#ProudTZGrad Ryan Zohar (‘15) wasn’t settled on a major when he was applying to colleges, but knew he wanted an international component. “My history, literature, and language courses at TZ played a huge role in helping me realize this. At first, I wanted to study international relations. I thought that if I were really committed to studying an internationally-oriented discipline, I needed to spend part of my undergraduate studies outside of the U.S. When I heard about the Dual BA Program between Columbia University and Sciences Po, it seemed like a perfect fit. It allowed me to combine a rigorous education with the opportunity to explore places I would not have otherwise seen. Through the program and fellowships I received as an undergraduate, I’ve studied in the U.S., France, Oman and Egypt, and visited upwards of 30 countries.”
Ryan spent his first two years of college studying Political Science and Middle Eastern Studies on the Middle East-Mediterranean Campus of the Paris Institute of Political Studies (Sciences Po) in Menton, France. He returned to New York for his third and fourth years to focus on Middle Eastern Studies and Anthropology at Columbia, and graduated in May with a bachelor of arts degree from each institution.
“My college experience challenged me academically and personally in ways I would have never expected. My time at these two universities did not just allow me to achieve a list of preset goals I brought with me after having graduated high school. It has changed me and the very idea of what my path should be,” Ryan explains. “I am currently studying Arabic in Amman, Jordan as a Fellow at the Center for Arabic Study Abroad. The fellowship provides full funding for my studies and living costs. At the end of this year, I will take the Arabic ACTFL exam with the goal of certifying superior-level proficiency.”
In Fall 2020, Ryan will enter the University of Michigan’s doctoral program in Sociocultural Anthropology to focus on Middle Eastern Jewish communities, an extension of his undergraduate thesis on how Iraqi-Jews living in Israel remember Iraq almost 70 years after their departure.

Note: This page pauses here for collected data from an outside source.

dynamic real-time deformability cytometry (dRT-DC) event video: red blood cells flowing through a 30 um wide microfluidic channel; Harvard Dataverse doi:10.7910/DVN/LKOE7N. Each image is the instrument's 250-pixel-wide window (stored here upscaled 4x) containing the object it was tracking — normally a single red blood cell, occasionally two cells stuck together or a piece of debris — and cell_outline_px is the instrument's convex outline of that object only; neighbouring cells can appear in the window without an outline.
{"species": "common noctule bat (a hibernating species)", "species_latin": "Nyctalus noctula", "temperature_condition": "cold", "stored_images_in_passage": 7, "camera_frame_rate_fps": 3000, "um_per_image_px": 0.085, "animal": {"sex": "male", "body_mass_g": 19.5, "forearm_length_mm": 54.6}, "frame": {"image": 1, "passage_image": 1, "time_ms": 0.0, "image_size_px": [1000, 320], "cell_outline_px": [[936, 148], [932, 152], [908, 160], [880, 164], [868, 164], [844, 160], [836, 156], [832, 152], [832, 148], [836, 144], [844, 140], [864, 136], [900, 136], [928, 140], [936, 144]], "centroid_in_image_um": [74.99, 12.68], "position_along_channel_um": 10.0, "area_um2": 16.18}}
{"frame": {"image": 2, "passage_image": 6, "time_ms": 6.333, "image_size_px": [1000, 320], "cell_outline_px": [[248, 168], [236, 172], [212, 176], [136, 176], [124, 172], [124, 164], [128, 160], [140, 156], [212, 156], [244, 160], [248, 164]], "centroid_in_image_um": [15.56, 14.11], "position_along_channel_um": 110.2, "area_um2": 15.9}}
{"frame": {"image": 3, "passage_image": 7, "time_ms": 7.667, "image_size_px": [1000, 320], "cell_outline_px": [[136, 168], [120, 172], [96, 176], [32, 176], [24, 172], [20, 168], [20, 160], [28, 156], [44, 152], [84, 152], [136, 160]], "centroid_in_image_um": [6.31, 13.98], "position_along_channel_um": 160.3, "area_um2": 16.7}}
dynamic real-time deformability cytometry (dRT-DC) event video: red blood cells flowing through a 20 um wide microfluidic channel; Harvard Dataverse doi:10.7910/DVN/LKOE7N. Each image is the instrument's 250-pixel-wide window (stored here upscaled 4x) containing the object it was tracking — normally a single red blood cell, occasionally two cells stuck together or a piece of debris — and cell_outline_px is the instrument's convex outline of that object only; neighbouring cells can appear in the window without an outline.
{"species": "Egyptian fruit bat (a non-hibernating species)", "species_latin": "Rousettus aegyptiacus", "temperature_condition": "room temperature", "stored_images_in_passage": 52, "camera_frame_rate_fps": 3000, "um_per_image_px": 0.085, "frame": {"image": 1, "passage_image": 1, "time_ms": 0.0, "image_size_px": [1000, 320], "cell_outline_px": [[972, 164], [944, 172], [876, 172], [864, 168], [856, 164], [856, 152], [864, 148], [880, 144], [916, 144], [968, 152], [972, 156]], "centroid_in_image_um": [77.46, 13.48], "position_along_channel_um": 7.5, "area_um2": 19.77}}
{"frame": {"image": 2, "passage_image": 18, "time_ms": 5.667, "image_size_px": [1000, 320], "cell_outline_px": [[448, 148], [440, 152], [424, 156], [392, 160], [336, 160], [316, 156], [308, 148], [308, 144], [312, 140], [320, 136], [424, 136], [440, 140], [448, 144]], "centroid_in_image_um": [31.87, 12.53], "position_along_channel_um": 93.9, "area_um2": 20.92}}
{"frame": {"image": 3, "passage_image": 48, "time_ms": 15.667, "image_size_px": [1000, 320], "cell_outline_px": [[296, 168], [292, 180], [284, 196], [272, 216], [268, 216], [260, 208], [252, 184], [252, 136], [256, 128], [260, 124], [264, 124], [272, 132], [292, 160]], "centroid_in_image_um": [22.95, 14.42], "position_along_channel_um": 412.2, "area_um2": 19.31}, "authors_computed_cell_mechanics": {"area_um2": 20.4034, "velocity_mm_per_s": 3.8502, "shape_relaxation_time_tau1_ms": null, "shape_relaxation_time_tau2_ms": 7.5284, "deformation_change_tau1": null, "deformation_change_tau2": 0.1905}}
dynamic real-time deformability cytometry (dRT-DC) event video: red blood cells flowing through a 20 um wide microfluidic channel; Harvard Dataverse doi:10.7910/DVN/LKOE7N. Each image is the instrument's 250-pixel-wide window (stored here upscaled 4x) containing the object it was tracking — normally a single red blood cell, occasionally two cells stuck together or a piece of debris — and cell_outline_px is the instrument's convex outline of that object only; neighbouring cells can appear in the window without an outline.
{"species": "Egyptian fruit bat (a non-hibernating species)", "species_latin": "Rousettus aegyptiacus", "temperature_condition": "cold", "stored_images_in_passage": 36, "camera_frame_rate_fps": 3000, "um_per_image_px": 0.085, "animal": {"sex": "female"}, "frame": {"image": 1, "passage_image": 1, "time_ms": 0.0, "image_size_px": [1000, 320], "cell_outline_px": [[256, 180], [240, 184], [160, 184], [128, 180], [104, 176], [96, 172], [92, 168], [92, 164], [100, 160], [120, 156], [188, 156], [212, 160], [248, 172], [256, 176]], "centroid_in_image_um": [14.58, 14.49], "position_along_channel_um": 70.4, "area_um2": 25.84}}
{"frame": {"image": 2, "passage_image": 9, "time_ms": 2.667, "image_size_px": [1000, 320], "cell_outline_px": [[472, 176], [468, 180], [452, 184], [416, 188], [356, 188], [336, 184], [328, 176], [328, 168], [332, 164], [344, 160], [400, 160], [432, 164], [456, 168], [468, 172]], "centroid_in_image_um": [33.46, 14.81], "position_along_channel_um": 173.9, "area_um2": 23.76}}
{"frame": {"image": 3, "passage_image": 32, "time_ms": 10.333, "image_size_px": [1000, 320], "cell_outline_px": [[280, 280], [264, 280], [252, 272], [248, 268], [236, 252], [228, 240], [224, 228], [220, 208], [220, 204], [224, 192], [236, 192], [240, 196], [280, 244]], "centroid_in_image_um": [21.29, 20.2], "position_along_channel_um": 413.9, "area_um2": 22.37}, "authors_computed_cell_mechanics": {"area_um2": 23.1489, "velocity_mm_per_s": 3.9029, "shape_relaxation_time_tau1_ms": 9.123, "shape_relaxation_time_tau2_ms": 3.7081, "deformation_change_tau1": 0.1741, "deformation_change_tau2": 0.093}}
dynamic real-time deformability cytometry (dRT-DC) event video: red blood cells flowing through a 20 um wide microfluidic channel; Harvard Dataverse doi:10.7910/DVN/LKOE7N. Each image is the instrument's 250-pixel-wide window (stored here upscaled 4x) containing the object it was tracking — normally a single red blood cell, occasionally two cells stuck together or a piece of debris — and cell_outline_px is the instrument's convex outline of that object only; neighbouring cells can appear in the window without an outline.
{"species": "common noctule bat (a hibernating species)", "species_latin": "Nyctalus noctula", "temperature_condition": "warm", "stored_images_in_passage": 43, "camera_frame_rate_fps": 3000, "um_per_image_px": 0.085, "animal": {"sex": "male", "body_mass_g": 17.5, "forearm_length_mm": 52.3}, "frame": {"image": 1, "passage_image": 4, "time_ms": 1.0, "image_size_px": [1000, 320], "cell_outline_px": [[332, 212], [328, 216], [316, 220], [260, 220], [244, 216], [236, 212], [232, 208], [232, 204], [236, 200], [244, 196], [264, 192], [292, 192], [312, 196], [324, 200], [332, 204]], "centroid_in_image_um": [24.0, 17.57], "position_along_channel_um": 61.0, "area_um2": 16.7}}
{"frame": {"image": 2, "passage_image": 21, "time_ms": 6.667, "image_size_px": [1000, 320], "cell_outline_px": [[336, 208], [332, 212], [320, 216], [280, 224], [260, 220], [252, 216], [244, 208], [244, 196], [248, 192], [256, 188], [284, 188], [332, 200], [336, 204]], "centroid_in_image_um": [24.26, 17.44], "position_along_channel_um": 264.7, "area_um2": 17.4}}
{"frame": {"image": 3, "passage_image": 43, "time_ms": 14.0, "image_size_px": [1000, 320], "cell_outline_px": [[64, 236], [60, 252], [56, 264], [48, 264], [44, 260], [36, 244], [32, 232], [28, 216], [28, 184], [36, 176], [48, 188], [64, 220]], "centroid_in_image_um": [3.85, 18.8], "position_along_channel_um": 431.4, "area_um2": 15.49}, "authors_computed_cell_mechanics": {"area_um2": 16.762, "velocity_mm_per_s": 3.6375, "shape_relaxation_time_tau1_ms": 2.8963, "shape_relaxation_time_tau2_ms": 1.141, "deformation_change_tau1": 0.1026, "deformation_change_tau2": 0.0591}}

Ryan credits several South Orangetown teachers with challenging him and encouraging him to pursue his interests. “Ms. McMane whipped my essays into shape and taught me how to write with a structure as persuasive as I believed my arguments to be. Mr. Matulac, who I never had as a teacher, was a crucial mentor to me and taught me how to really be critical when reading–he also taught me how to beat the buzzer in Academic League Tournaments, and for that he is owed another debt entirely. Mr. Burgos and Ms. Arietta taught me that language courses are always more about what happens outside the classroom than what happens inside them. They demanded a rigor which allowed me to later be more confident when completing coursework in both French and Arabic. Mr. Robertson’s AP Euro class made me realize I’d never be done studying: I’ll be in school until at least halfway through the next decade. I also want to give a shout-out to Mr. Anderson at SOMS, who spurred my interest in the social sciences when I was just a wacky little kid!”
Participation in Academic League, History Honor Society and Student Organization enabled Ryan to combine academic and personal interests. “Clubs and activities are often just as important for your future path as your work inside the classroom,” he advises current TZHS students. “Don’t just focus on classes and activities as isolated units, try to forge connections between them. These interdisciplinary links can lead you down roads that are waiting for someone new to take on.”
Our #ProudTZGrad campaign highlights recent Tappan Zee High School alumni who are excelling in an area that is directly connected to their academic and/or school-based extracurricular pursuits at TZHS.